----- Selected passage

489 Richardson Rd, Mt Roskill
WE CHOSE ROOPS because it advertised itself as a takeaway, and we were returning home to our semi-rural idyll after a big day in the city, so we felt like grabbing a bag of food for consumption in our own environment.
It was surprising to discover that, inside this hideaway (Roops is located down a side road called Penny Ave just off Richardson Rd) lurked an actual sit-down restaurant. It’s a smallish space, but big enough to fit four or five chunky table/chair sets, although, like most affordable vegetarian Indian eating-houses, the surroundings are rather less than romantic. But let’s get back to that.
When you enter there’s a sweets counter to the left (Indian sweets and dry snacks, that is), and facing the door is a cabinet containing entrée dishes like samosas and pakoras, and the counter itself. Behind that is a doorway that leads to the kitchen, but whatever went on in there was well hidden.
The service was slow, and rather desultory, although the older chap who took my order did respond with a few suggestions to my call for “best takeaway” recommendations from the menu.
Order placed, we sat down in the restaurant and waited, and observed. The atmosphere was anything but lively: no music to lighten the mood, a big family finishing off their lunch and dribbling slow out of the premises, and the only constant sound was the whirring and grinding of the Coke fridge that stood, unlovely, near the door to the toilet. We could see the staff fossicking around, climbing up to high shelves for unknown packages, both behind the counter and through the kitchen door – a bit disconcerting, but I guess that’s all part of the territory.

----------

» **Set task 1**
Write out the clock entries below exactly as they appear, leaving out the pictures.

----- Input rows

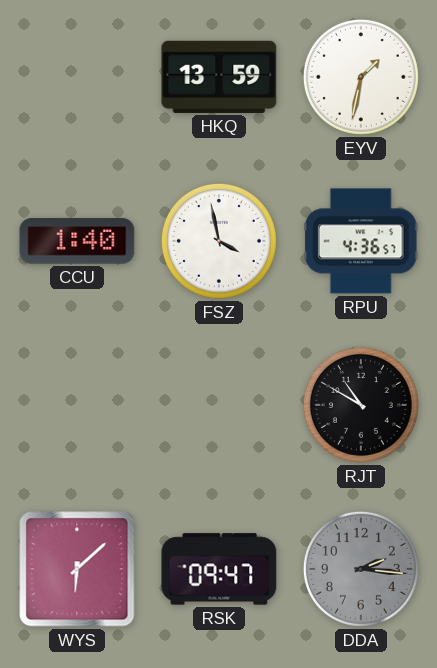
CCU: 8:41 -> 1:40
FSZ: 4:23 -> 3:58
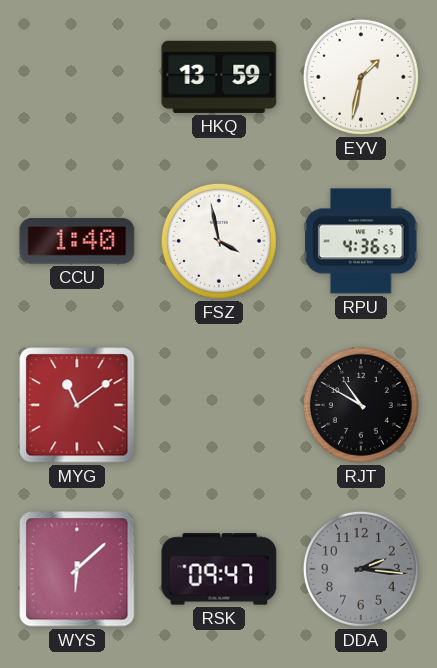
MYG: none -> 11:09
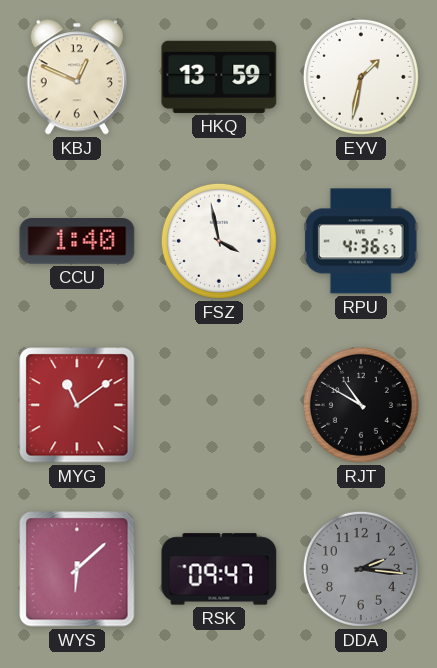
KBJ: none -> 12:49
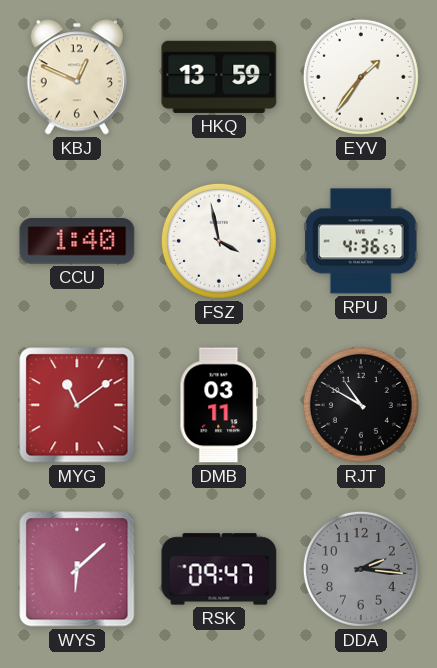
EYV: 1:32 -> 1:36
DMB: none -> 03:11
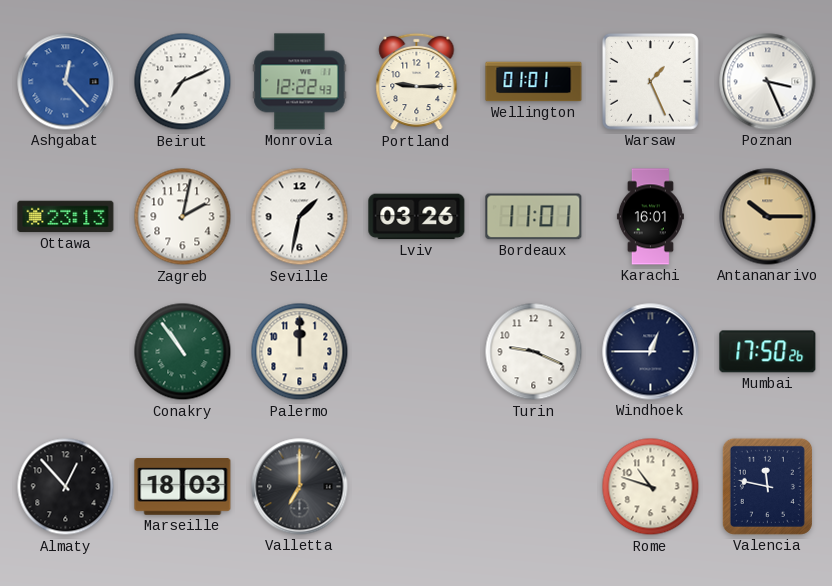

----------

» **Set task 2**
Reproduce word for word the passage of the restaurant review from "When you enter" up to and including "from the menu.".

» **Correct result 1**
CCU: 8:41 -> 1:40
FSZ: 4:23 -> 3:58
MYG: none -> 11:09
KBJ: none -> 12:49
EYV: 1:32 -> 1:36
DMB: none -> 03:11

» **Correct result 2**
When you enter there’s a sweets counter to the left (Indian sweets and dry snacks, that is), and facing the door is a cabinet containing entrée dishes like samosas and pakoras, and the counter itself. Behind that is a doorway that leads to the kitchen, but whatever went on in there was well hidden.
The service was slow, and rather desultory, although the older chap who took my order did respond with a few suggestions to my call for “best takeaway” recommendations from the menu.